Related to the expertise issue is the fact that the litigation support vendors may have traditionally sold only to law firms. Now they must learn how to sell to a new buying audience – frequently with different industry terms, needs and objectives. That can be quite challenging for the vendors as well. However, it is also a huge opportunity for vendors to educate this new group of buyers, and those who take advantage of that opportunity will do well.

Editor: Please talk specifically about e-discovery as a major cost component. What kinds of analysis and metrics are insurance companies employing to comprehend, track and manage this aspect of litigation and its costs?

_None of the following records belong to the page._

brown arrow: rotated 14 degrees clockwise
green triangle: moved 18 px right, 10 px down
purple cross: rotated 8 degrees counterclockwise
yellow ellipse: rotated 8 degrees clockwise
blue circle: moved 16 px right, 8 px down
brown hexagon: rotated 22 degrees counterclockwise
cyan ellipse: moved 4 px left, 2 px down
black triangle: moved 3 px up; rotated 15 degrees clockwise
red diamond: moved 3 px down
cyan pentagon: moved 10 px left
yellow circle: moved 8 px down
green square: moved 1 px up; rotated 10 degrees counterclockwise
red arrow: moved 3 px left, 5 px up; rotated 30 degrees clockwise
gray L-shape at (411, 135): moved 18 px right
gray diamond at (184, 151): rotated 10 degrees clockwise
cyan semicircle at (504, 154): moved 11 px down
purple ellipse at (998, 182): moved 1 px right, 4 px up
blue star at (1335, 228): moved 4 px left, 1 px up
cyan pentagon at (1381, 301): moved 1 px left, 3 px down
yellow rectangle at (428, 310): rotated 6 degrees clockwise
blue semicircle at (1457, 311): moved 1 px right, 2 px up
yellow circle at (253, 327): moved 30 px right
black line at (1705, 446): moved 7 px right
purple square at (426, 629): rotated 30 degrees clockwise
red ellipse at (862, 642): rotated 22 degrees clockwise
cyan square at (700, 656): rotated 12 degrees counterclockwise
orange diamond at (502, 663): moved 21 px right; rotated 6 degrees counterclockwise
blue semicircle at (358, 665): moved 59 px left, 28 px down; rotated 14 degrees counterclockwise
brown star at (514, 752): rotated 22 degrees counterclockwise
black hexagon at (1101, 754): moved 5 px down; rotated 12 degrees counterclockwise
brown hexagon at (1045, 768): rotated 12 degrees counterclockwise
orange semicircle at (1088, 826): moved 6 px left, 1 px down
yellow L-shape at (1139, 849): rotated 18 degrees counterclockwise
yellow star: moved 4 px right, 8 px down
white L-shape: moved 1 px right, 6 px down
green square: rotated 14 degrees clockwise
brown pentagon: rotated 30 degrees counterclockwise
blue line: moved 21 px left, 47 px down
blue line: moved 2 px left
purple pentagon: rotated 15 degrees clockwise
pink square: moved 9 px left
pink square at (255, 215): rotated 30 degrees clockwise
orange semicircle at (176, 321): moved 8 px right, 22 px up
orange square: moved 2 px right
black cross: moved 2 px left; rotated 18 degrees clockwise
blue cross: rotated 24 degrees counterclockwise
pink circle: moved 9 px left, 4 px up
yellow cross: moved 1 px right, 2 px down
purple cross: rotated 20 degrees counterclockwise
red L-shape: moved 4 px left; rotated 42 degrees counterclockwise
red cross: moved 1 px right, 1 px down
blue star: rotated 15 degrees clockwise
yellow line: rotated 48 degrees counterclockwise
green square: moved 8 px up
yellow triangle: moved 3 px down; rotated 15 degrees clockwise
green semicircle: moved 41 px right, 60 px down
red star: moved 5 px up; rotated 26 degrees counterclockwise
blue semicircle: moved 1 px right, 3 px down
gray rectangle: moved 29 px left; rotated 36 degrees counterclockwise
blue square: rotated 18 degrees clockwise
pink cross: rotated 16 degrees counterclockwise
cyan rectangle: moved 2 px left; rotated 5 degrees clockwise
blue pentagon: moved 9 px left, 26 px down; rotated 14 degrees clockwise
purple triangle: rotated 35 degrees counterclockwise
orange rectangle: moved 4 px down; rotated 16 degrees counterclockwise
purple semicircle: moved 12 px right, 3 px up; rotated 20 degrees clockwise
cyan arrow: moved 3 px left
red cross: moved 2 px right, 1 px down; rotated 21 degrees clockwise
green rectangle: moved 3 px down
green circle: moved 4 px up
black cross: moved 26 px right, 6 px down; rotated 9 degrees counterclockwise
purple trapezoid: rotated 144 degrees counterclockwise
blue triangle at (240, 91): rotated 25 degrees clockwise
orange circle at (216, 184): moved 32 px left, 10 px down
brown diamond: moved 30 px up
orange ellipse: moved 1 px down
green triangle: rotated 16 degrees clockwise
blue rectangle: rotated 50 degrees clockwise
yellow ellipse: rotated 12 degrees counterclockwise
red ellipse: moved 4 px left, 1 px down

Smith: The mantra in these cost-containment programs is measurement – really the ability to measure savings or improvement. As relates to e-discovery costs, this has been very difficult. When it comes to litigation against their insureds, few insurance companies can identify precisely what their e-discovery costs are.

Two industry developments are providing some hope to insurance companies that want to get their hands around e-discovery costs. The LEDES Committee, which is superbly led by Jane Bennitt, has introduced two new UTBMS code sets that can help carriers significantly (utbms.com).

The first set is the so-called L600 codes. They were introduced in 2011, and they capture activity and tasks that relate specifically to e-discovery activities. The second set, the so-called X300 expense codes, were just ratified in February of 2013 and capture expenses related to e-discovery.

I predict that more insurance companies will roll out these code sets to their outside counsel and e-discovery providers as they turn to this area of insured litigation as a cost-containment opportunity. As carriers gain more transparency into the specific cost drivers in the e-discovery process, this in turn will make the vendors’ job easier, as they can in turn explain how their specific approaches and methodologies address those specific issues. In short, these analytics and metrics will help to mature both the buying and selling processes.